It’s not exactly cheap to drive and maintain a car these days. As gas prices waver up and down and salaries fail to keep pace with inflation, it seems we’re all looking for ways to cut costs.
For those of us who drive, auto insurance is a necessary requirement enforced by law. Though we hate paying what we sometimes feel are outrageous premiums, the financial protection we gain from those policies is a trade-off we just can’t live without.
Just ask anyone who’s been involved in an accident lately.
But there is good news. As this mobile society struggles to keep up with increasing costs, auto insurance premiums have finally begun a downward trend.
According to one reliable source, the average auto insurance premium fell almost 2 percent last year, to an average of just over $2,300 per household.
That may not sound like much, but it translates to an average savings of $60 a year.
If you weren’t one of the lucky ones who got a pleasant surprise when your auto insurance policy renewed this year, don’t despair. You can still save money on your premium by following a few simple steps:
Comparison Shop. If you have a good driving record and/or buy a safer car, your premium should go down. Plus, with some companies now charging lower rates, increased competition means better auto insurance rates for you! Take advantage of online marketing services like InsureMe.com to find the best
auto insurance rates from competing insurers.

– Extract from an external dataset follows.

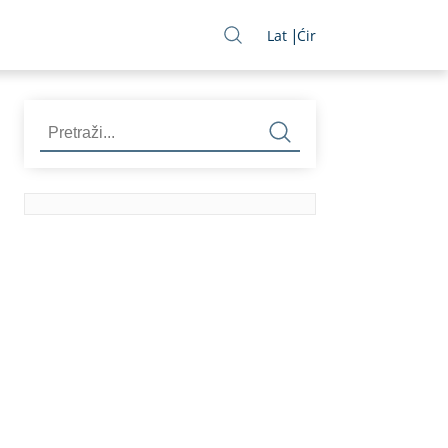
Lat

Find out what your insurance will cost before you buy that new car. Auto insurance companies typically charge more for cars that are expensive to repair or don’t fare well in accidents. So before you drive off that lot, make sure your new car is considered safe, and relatively cheap and easy to repair
by your insurer. This will help minimize risk…for both of you!

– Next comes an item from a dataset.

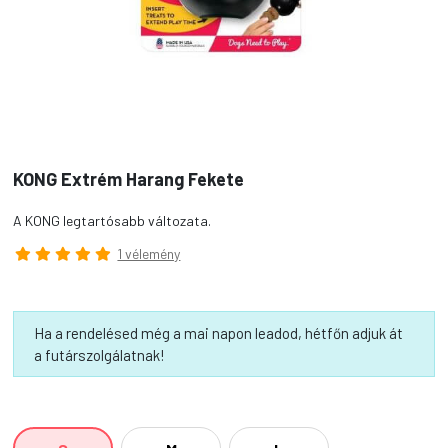
KONG Extrém Harang Fekete
A KONG legtartósabb változata.
1 vélemény
Ha a rendelésed még a mai napon leadod, hétfőn adjuk át
a futárszolgálatnak!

- Ask your insurer for discounts. These cost-savers can lower your insurance premiums more than you might think:
- Combining two or more cars on one auto insurance policy
- Buying a car with airbags or other safety equipment
- Installing anti-theft devices in your vehicle
- Completing a driver’s education course
- Insuring your home and auto with the same insurer
- Applying for a mature driver discount (for those between 50 and 65)
- Getting good grades (for students under 25)
- Adding or removing a driver from your auto insurance policy
- Replacing an older vehicle with a newer one
- Adding or removing a vehicle from your policy
- Increasing or decreasing the number of miles you drive annually
Talk to your insurer if you encounter any of these situations. Under the right circumstances, you’ll reduce the impact on your wallet–and walk away a few dollars richer!
If you’re looking for ways to counter prices at the pumps–and everywhere else, for that matter–take these tips to heart.